Poniéndose las botas. Así, dándole al diente, y sin soltar un céntimo, pasaron ayer buena parte de la mañana los alumnos del campus de Ferrol . Mientras en la puerta del comedor universitario un encerado intentaba atraer a los estudiantes con un menú que incluía espaguetis a la carbonara y otras exquisiteces, justo enfrente tres típicas abuelas gallegas se ocuparon de hacerle la competencia repartiendo tortillas gratis a diestro y siniestro. Una, dos, tres, cuatro, cinco... ¡Y así hasta trescientas! ¿Que por qué se les dio por ahí?, se preguntarán ustedes. Pues porque Marisa , Antonia y María -que así es como se llaman estas tres «avoíñas» que ayer se dejaron caer por el campus- forman parte del llamado Escuadrón Come Neniño de la campaña Vivamos coma galegos de Gadis, y cuya misión consiste, por si no lo saben, en recorrerse todos los campus de Galicia para que « ninjún universitario pase fame», según me explicaron ayer las tres. Las abuelas ya visitaron las escuelas y facultades de A Coruña, Santiago y Lugo; ayer estuvieron en Ferrol; y próximamente pondrán rumbo a Ourense y Pontevedra.
«Come, neniño, come, que se non o fas che van caer os pantalóns». Fue lo que le soltó ayer tan campante, y a voz en grito, una de las tres abueliñas a un estudiante cuando fue a por su táper de tortilla. Y es que a estas tres mujeres no hay quien las gane a desparpajo. Tienen tablas y eso se les nota en la puesta en escena. Porque Antonia, Marisa y María forman parte del grupo de teatro A Retranca de Arteixo , y ayer, como buenas actrices que son, se metieron de lleno en su papel de abuelas entrañables, retranqueiras y preocupadas por que los nietos se alimenten bien. Desde el «come, neniño, come, que estás moi deljado » hasta el «aliméntate con produtos naturais e non comas porcalladas», las tres abuelas no dejaron de animar a los estudiantes a que cataran las tortillas, que fueron preparadas, todo hay que decirlo, por la empresa de cátering Ricosme de A Coruña. Su gerente, Manolo Mejuto , que ayer también estuvo en el campus, me explicó que las tortillas se prepararon exclusivamente con productos naturales. «No llevan más que patatas, huevo pausterizado, porque así lo exige la normativa, sal y aceite». Vamos, lo que se dice una tortilla de toda la vida.

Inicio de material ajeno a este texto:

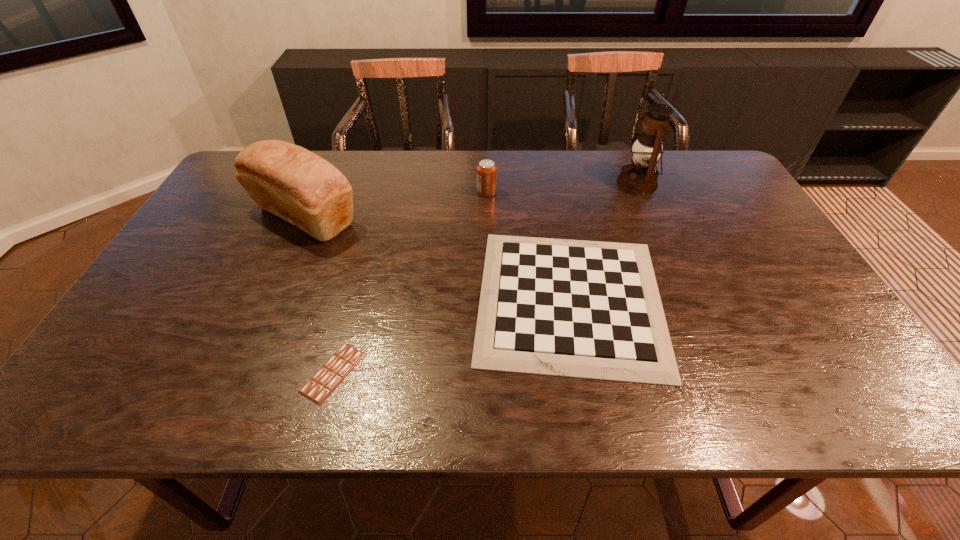
Identify the location of free spot between the second tallest object and the second shortest object. (438, 258).

Find the location of a particular element. free area in between the chocolate bar and the third shortest object is located at coordinates (410, 282).

Locate an element on the screen. The image size is (960, 540). the closest object relative to the can is located at coordinates (572, 308).

The image size is (960, 540). I want to click on object that is the fourth closest one to the can, so click(x=329, y=376).

This screenshot has width=960, height=540. I want to click on vacant position in the image that satisfies the following two spatial constraints: 1. on the side of the tallest object, there is a wick adjustment knob; 2. on the front side of the chocolate bar, so click(719, 373).

Identify the location of vacant region that satisfies the following two spatial constraints: 1. on the front side of the chocolate bar; 2. on the left side of the second tallest object. This screenshot has height=540, width=960. (235, 373).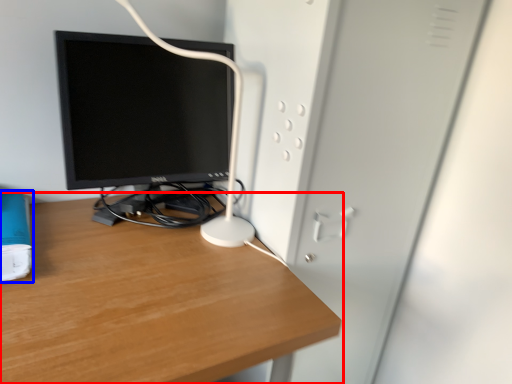
Question: Among these objects, which one is nearest to the camera, desk (highlighted by a red box) or paperback book (highlighted by a blue box)?

Choices:
 (A) desk
 (B) paperback book

Answer: (A)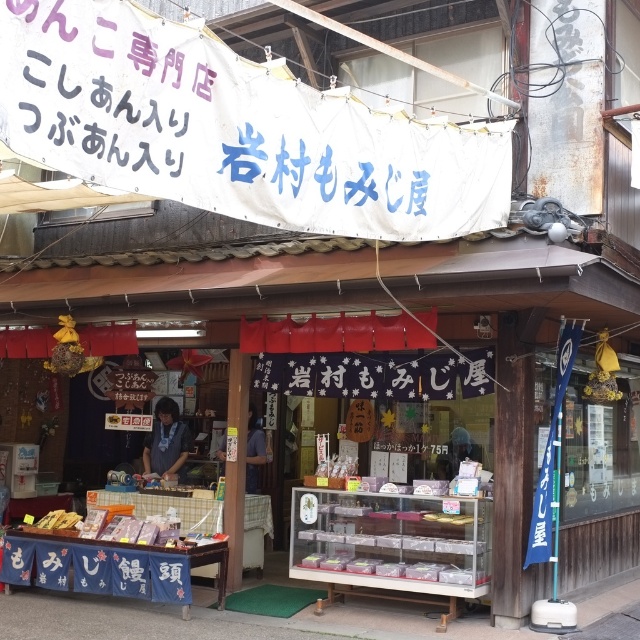
Question: From the image, what is the correct spatial relationship of white fabric banner at upper center in relation to blue fabric apron at center?

Choices:
 (A) above
 (B) below

Answer: (A)

Question: Estimate the real-world distances between objects in this image. Which object is closer to the blue fabric apron at center?

Choices:
 (A) matte white box at center
 (B) matte plastic box at center

Answer: (A)

Question: Which object is the farthest from the matte plastic box at center?

Choices:
 (A) matte white box at center
 (B) blue fabric apron at center
 (C) white fabric banner at upper center

Answer: (B)

Question: Can you confirm if white fabric banner at upper center is bigger than blue fabric apron at center?

Choices:
 (A) yes
 (B) no

Answer: (A)

Question: Can you confirm if blue fabric apron at center is positioned to the right of matte plastic box at center?

Choices:
 (A) yes
 (B) no

Answer: (B)

Question: Which object is the closest to the matte plastic box at center?

Choices:
 (A) blue fabric apron at center
 (B) white fabric banner at upper center

Answer: (B)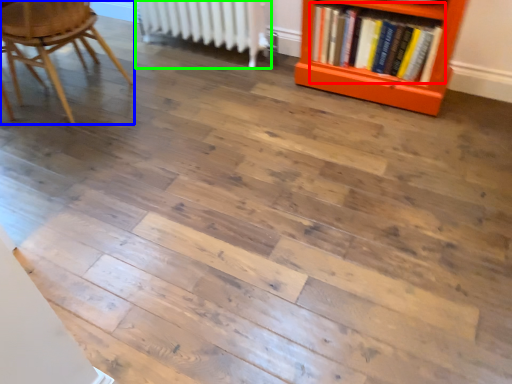
Question: Which is farther away from book (highlighted by a red box)? chair (highlighted by a blue box) or radiator (highlighted by a green box)?

Choices:
 (A) chair
 (B) radiator

Answer: (A)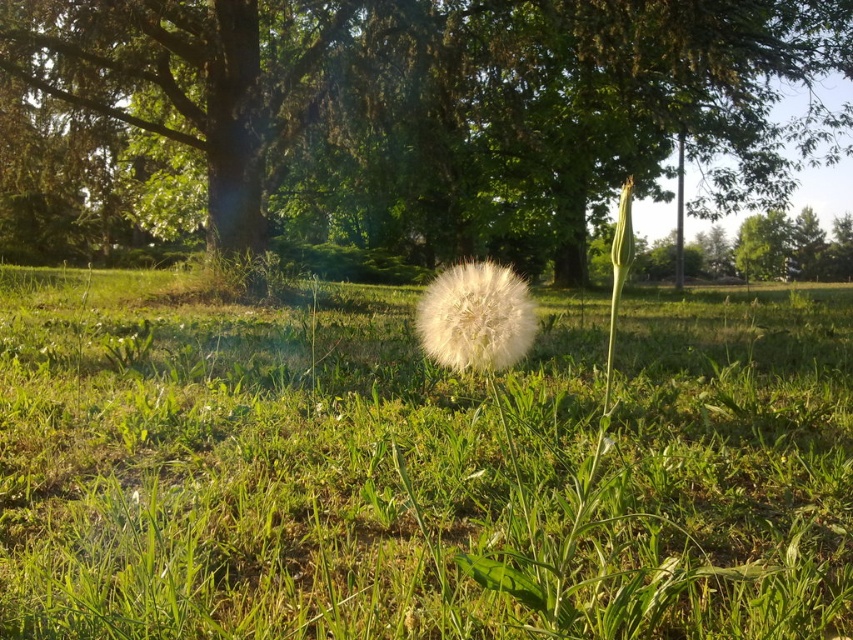
You are standing in the outdoor scene and want to walk from the point closer to you to the point further away. Which path should you take between the two points, point [706,36] and point [479,355]?

You should walk from point [706,36] to point [479,355] because point [706,36] is closer to you and point [479,355] is further away.

You are a photographer standing at the scene. You want to take a closeup photo of the dandelion seed head in the foreground while keeping the green grassy at center in focus. Is it possible to achieve this with a standard camera aperture setting?

The green grassy at center is 4.12 feet away from the camera. With a standard aperture setting, it may be challenging to keep both the dandelion seed head in the foreground and the green grassy at center in focus due to the distance between them.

El grito de guerra. Y, por supuesto, en esta visita del Escuadrón Come Neniño también se pudo escuchar, varias veces y con distinta fuerza e intensidad, el grito de guerra que ha dado notoriedad a la campaña publicitaria de Gadisa. Nos referimos, claro, está al famoso ¡Vivamos como galegos! , que Antonia, Marisa y María hicieron entonar a los estudiantes una y otra vez, con los brazos en alto, para que no decayese el ánimo. Yo, como andaba por allí, no me pude resistir. Acepté gustosa un táper y me lo llevé a la redacción. La tortilla estaba riquísima. Pero no tanto como la de mi abuela.